Saved entries:
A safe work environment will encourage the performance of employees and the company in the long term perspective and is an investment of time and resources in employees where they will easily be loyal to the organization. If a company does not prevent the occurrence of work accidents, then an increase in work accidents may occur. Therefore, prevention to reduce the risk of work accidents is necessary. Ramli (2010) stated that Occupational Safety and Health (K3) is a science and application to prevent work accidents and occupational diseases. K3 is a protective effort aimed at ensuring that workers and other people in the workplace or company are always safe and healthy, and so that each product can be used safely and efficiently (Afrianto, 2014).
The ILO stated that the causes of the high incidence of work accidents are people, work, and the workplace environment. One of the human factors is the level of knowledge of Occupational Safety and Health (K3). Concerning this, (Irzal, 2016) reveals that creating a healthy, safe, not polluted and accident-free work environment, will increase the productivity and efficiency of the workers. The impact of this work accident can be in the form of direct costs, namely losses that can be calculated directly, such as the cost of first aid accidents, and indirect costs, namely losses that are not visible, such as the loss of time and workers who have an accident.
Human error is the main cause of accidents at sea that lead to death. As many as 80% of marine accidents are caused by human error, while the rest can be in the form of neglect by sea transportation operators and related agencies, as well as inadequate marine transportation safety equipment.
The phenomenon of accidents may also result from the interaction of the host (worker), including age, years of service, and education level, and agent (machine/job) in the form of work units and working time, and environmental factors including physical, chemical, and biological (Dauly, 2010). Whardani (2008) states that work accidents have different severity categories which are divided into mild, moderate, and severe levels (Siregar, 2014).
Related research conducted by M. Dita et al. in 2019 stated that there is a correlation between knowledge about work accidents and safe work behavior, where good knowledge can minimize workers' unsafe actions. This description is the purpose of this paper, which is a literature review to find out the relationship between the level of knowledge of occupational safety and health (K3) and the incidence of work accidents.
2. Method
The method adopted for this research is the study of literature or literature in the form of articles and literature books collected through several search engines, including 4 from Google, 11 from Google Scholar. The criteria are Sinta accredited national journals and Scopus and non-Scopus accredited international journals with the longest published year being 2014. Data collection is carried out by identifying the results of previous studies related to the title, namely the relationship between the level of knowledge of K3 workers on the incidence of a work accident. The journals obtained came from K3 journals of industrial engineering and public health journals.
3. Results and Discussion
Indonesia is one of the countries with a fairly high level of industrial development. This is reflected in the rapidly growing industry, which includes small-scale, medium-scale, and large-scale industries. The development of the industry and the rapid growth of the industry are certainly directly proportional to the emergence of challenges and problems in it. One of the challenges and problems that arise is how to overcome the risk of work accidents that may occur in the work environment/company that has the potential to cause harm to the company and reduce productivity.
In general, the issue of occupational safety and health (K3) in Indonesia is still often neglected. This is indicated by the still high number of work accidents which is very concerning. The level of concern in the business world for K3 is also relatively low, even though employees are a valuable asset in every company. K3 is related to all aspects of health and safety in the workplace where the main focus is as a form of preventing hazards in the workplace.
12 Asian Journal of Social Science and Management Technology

...

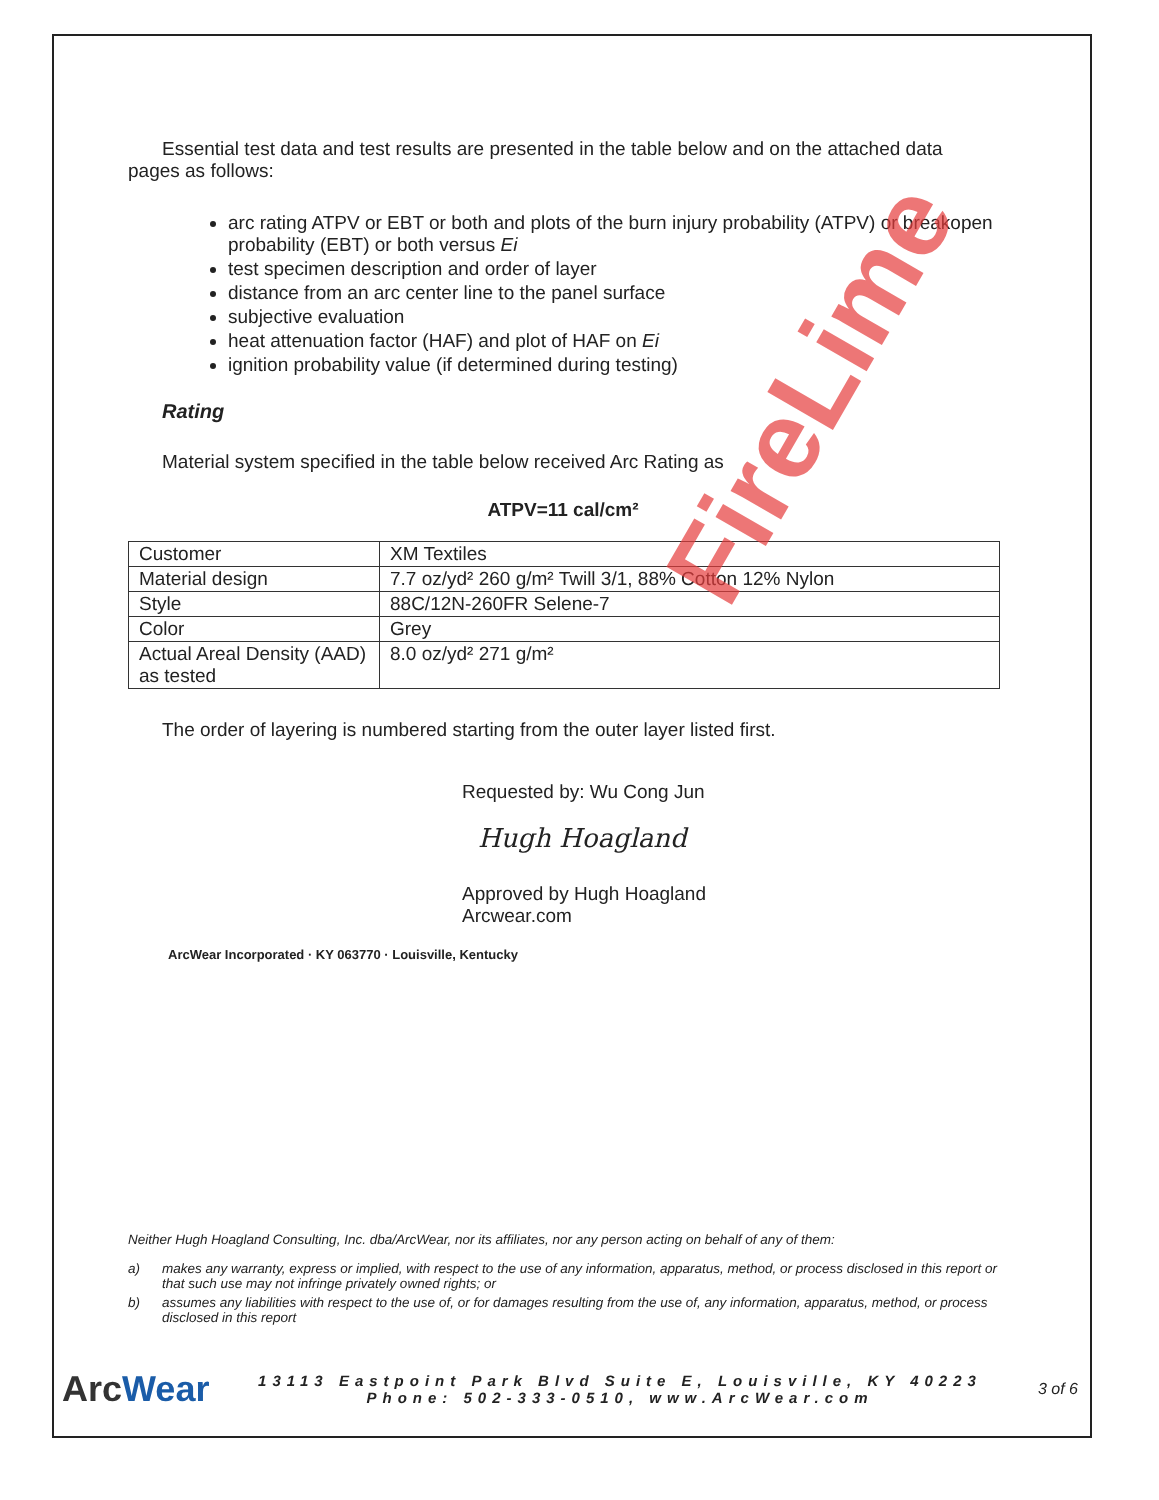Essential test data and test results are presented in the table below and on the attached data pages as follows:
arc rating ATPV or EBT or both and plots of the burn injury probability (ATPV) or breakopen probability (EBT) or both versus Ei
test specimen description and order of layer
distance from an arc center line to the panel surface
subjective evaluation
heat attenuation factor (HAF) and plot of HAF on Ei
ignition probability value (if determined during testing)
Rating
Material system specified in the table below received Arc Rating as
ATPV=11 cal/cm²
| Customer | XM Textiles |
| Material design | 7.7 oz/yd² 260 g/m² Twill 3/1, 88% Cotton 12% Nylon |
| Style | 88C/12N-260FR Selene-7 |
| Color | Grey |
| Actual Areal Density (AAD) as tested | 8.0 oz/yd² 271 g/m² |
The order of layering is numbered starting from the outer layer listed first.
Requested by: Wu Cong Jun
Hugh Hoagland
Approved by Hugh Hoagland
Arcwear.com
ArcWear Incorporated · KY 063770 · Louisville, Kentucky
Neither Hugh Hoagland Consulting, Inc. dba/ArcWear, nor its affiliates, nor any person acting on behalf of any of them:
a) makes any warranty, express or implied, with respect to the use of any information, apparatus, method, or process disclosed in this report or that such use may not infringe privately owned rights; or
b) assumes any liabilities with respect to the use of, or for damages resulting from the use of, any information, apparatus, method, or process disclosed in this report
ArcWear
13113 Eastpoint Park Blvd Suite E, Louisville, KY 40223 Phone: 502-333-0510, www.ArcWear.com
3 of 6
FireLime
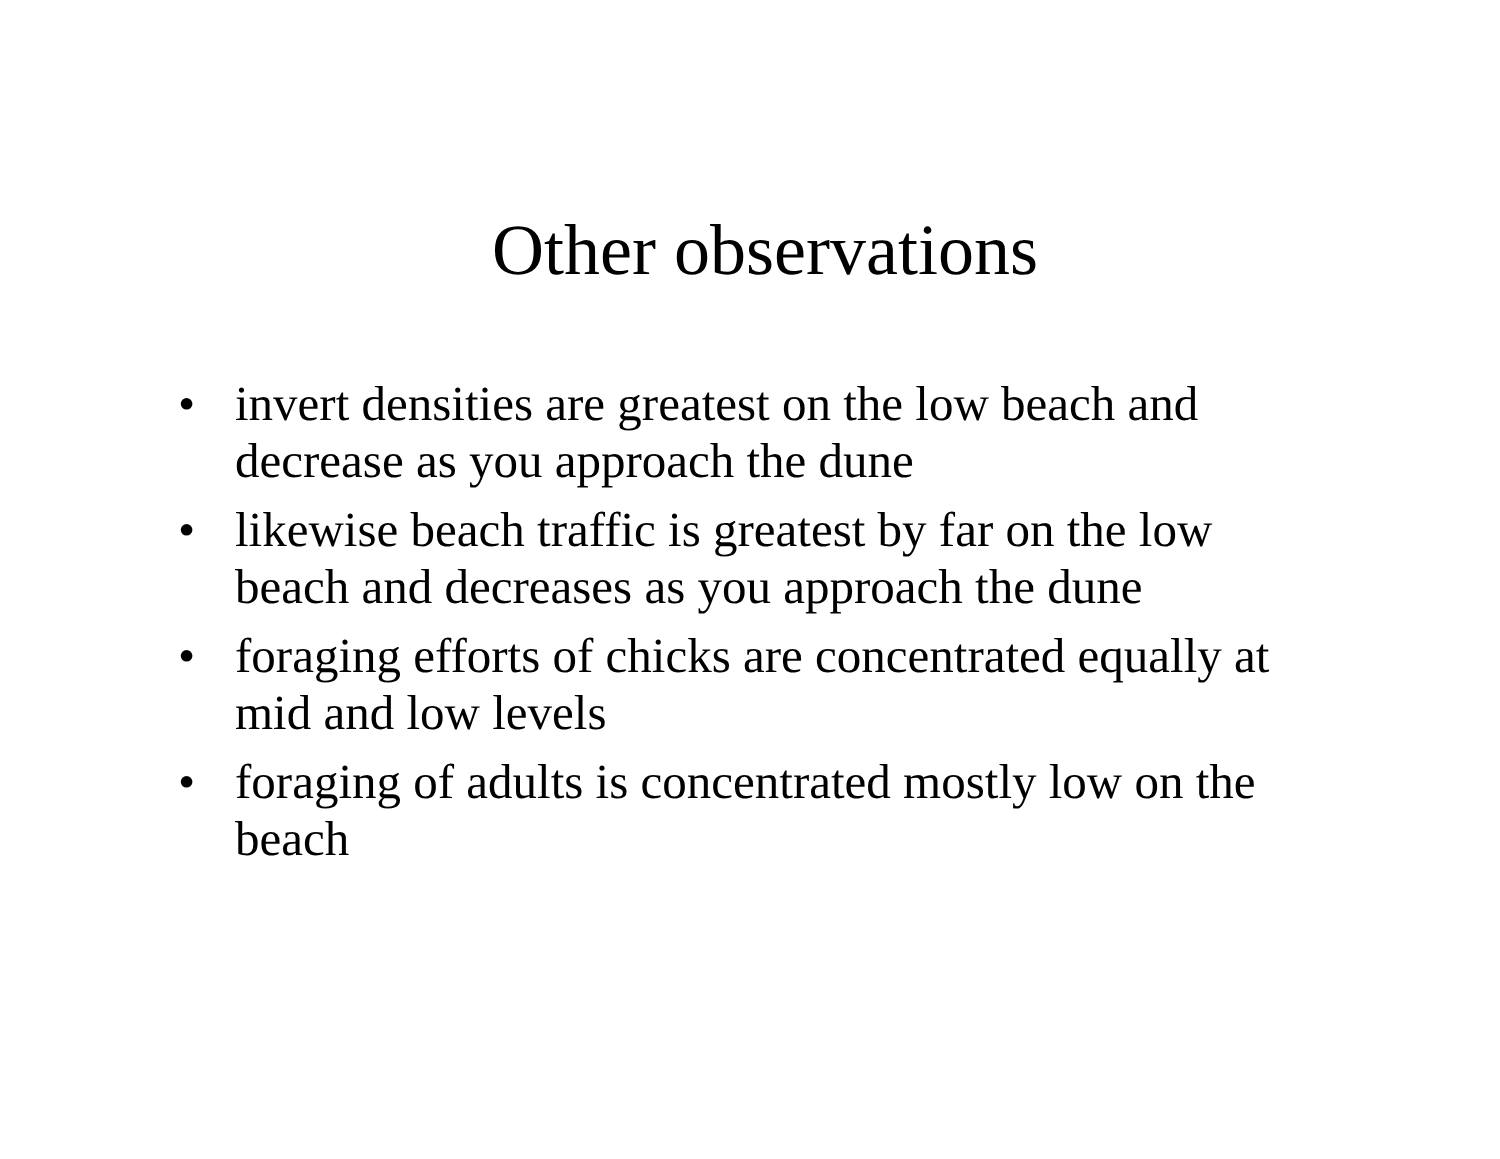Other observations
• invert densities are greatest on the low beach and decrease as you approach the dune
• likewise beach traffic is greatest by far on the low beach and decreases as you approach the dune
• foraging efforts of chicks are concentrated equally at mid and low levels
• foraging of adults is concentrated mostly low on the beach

Problem requirements
Repeat exactly, and only, the entries from the line with "test specimen description and order of layer" through the line with "and low levels". Pictures are skipped.

Answer area
test specimen description and order of layer
distance from an arc center line to the panel surface
subjective evaluation
heat attenuation factor (HAF) and plot of HAF on Ei
ignition probability value (if determined during testing)
Rating
Material system specified in the table below received Arc Rating as
ATPV=11 cal/cm²
| Customer | XM Textiles |
| Material design | 7.7 oz/yd² 260 g/m² Twill 3/1, 88% Cotton 12% Nylon |
| Style | 88C/12N-260FR Selene-7 |
| Color | Grey |
| Actual Areal Density (AAD) as tested | 8.0 oz/yd² 271 g/m² |
The order of layering is numbered starting from the outer layer listed first.
Requested by: Wu Cong Jun
Hugh Hoagland
Approved by Hugh Hoagland
Arcwear.com
ArcWear Incorporated · KY 063770 · Louisville, Kentucky
Neither Hugh Hoagland Consulting, Inc. dba/ArcWear, nor its affiliates, nor any person acting on behalf of any of them:
a) makes any warranty, express or implied, with respect to the use of any information, apparatus, method, or process disclosed in this report or that such use may not infringe privately owned rights; or
b) assumes any liabilities with respect to the use of, or for damages resulting from the use of, any information, apparatus, method, or process disclosed in this report
ArcWear
13113 Eastpoint Park Blvd Suite E, Louisville, KY 40223 Phone: 502-333-0510, www.ArcWear.com
3 of 6
FireLime
Other observations
• invert densities are greatest on the low beach and decrease as you approach the dune
• likewise beach traffic is greatest by far on the low beach and decreases as you approach the dune
• foraging efforts of chicks are concentrated equally at mid and low levels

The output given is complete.